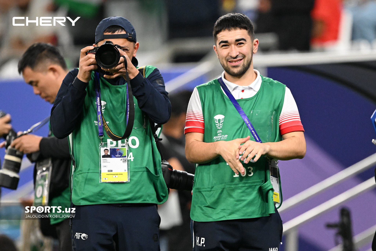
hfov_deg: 3.4
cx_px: 188
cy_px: 126
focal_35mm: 600
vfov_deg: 2.3
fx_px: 6266
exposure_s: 1/2000
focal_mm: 600
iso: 6400
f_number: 4
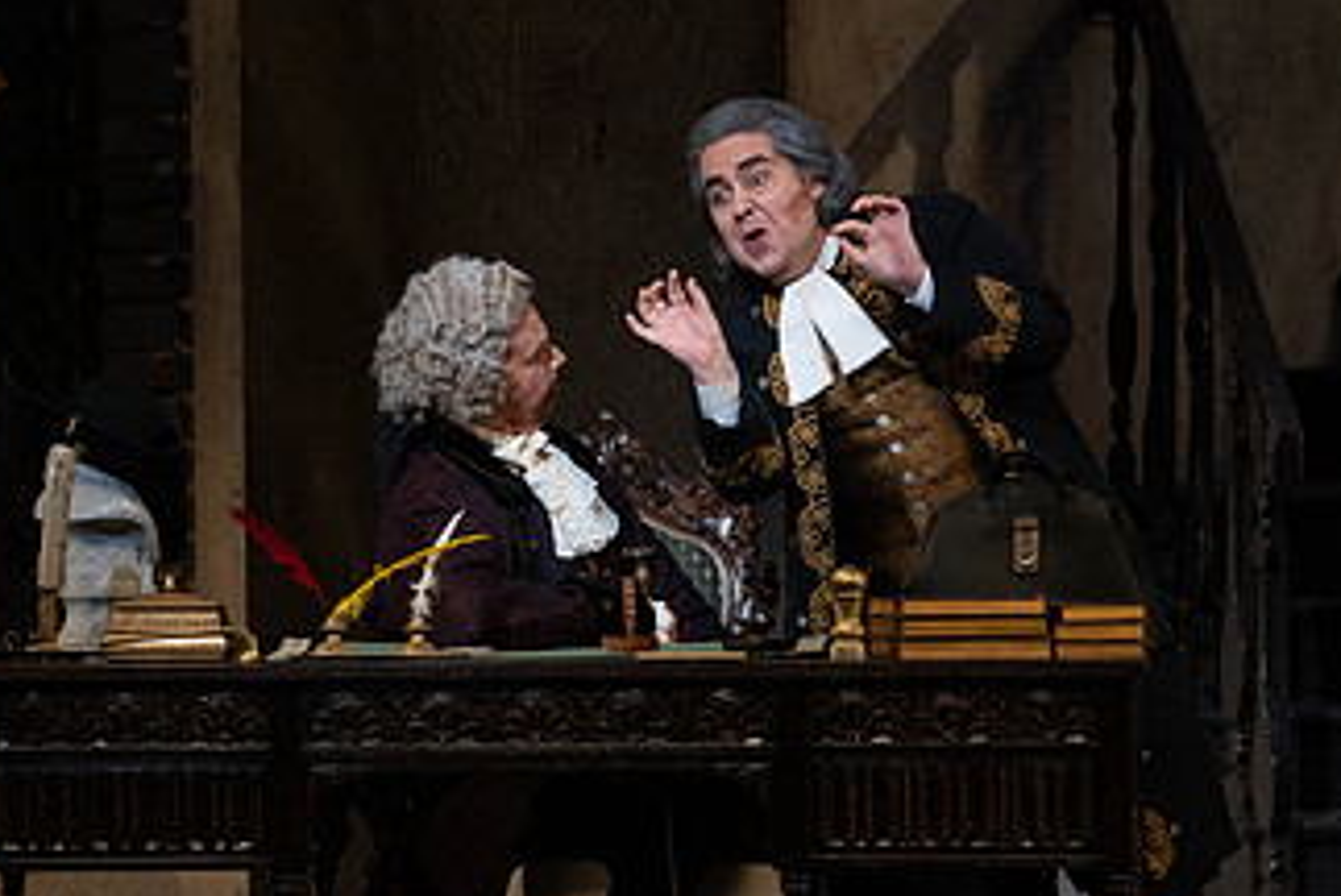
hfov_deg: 5.7
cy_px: 458
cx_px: 482
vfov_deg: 3.8
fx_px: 13384
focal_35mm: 359
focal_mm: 200
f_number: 9
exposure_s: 1/250
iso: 3200
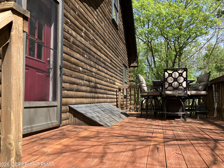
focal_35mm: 29
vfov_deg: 48.2
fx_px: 188
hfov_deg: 61.7
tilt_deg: +4.1
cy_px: 85
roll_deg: -0.2
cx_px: 110
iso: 32
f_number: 1.8
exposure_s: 1/656
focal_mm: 3.99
+++
WHAT THIS TASK INVOLVES.
Copy exactly. The range runs from the line containing "hfov_deg: 61.7" through the last line of the data.

EXERCISE ANSWER.
hfov_deg: 61.7
tilt_deg: +4.1
cy_px: 85
roll_deg: -0.2
cx_px: 110
iso: 32
f_number: 1.8
exposure_s: 1/656
focal_mm: 3.99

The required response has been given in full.